● Task instructions: In the probability exercise about Daleks invading Earth, what quantity does $N(t)$ represent?

● Document segment:
------------------------------------------------------------------------

Question
$N$ Daleks are invading Earth, where $N$ is a Poisson random variable with mean $\lambda$. Assume each Dalek dies independently. Let $X_i$ be the lifetime of the $i^{th}$ Dalek in the battlefield, which is a positive random variable with PDF $f$ and CDF $F$ and $N(t)$ be the number of Daleks who have died by time $t$.
$(a)\quad$ Find the mean of $N(t)$ for each $t > 0$.
$(b)\quad$ Identify the distribution of $N(t)$ for each $t > 0$.
$(c)\quad$ Show that, for any $0 \leq t_1 < t_2 \leq t_3 < t_4$, $N(t_2) - N(t_1)$ and $N(t_4) - N(t_3)$ are independent. What type of process is $N(t)$?

------------------------------------------------------------------------

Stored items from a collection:
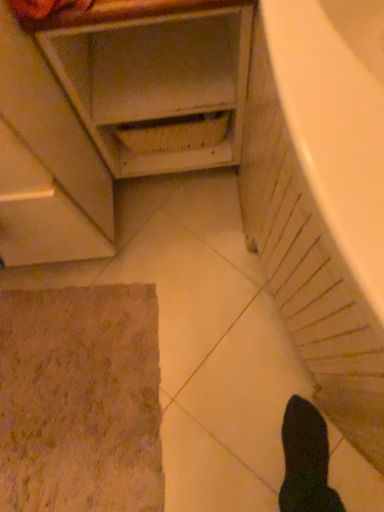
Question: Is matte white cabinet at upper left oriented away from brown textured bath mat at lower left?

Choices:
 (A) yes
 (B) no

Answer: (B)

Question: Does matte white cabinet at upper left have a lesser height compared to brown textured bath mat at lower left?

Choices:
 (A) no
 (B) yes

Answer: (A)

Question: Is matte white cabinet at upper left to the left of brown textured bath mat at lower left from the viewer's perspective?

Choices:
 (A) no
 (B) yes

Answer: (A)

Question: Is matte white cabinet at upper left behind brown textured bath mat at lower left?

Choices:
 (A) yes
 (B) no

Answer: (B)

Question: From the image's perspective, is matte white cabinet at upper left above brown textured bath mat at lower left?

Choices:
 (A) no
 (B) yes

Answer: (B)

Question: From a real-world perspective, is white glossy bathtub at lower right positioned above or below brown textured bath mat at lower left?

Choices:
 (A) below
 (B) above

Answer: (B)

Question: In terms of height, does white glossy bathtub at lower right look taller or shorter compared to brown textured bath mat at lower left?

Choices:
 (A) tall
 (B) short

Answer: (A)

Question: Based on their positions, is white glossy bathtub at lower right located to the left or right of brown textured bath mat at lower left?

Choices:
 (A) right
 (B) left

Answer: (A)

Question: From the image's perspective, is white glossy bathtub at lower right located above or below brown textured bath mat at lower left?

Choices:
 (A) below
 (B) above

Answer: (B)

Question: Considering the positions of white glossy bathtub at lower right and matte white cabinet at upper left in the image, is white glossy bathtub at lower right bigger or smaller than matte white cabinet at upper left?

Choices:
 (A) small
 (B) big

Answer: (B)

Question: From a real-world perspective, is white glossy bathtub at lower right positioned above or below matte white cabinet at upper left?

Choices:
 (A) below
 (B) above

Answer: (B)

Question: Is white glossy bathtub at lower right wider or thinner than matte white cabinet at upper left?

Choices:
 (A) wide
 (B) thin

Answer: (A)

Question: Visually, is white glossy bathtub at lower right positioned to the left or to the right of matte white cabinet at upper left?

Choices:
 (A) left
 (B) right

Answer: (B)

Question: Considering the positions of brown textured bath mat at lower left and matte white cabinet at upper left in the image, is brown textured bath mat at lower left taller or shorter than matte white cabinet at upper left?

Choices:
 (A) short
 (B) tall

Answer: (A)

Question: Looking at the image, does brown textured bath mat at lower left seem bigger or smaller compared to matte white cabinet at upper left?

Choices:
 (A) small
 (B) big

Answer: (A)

------------------------------------------------------------------------

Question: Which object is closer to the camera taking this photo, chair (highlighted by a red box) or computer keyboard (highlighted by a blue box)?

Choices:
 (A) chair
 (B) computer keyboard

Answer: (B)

------------------------------------------------------------------------

● Solution: The number of Daleks who have died by time $t$.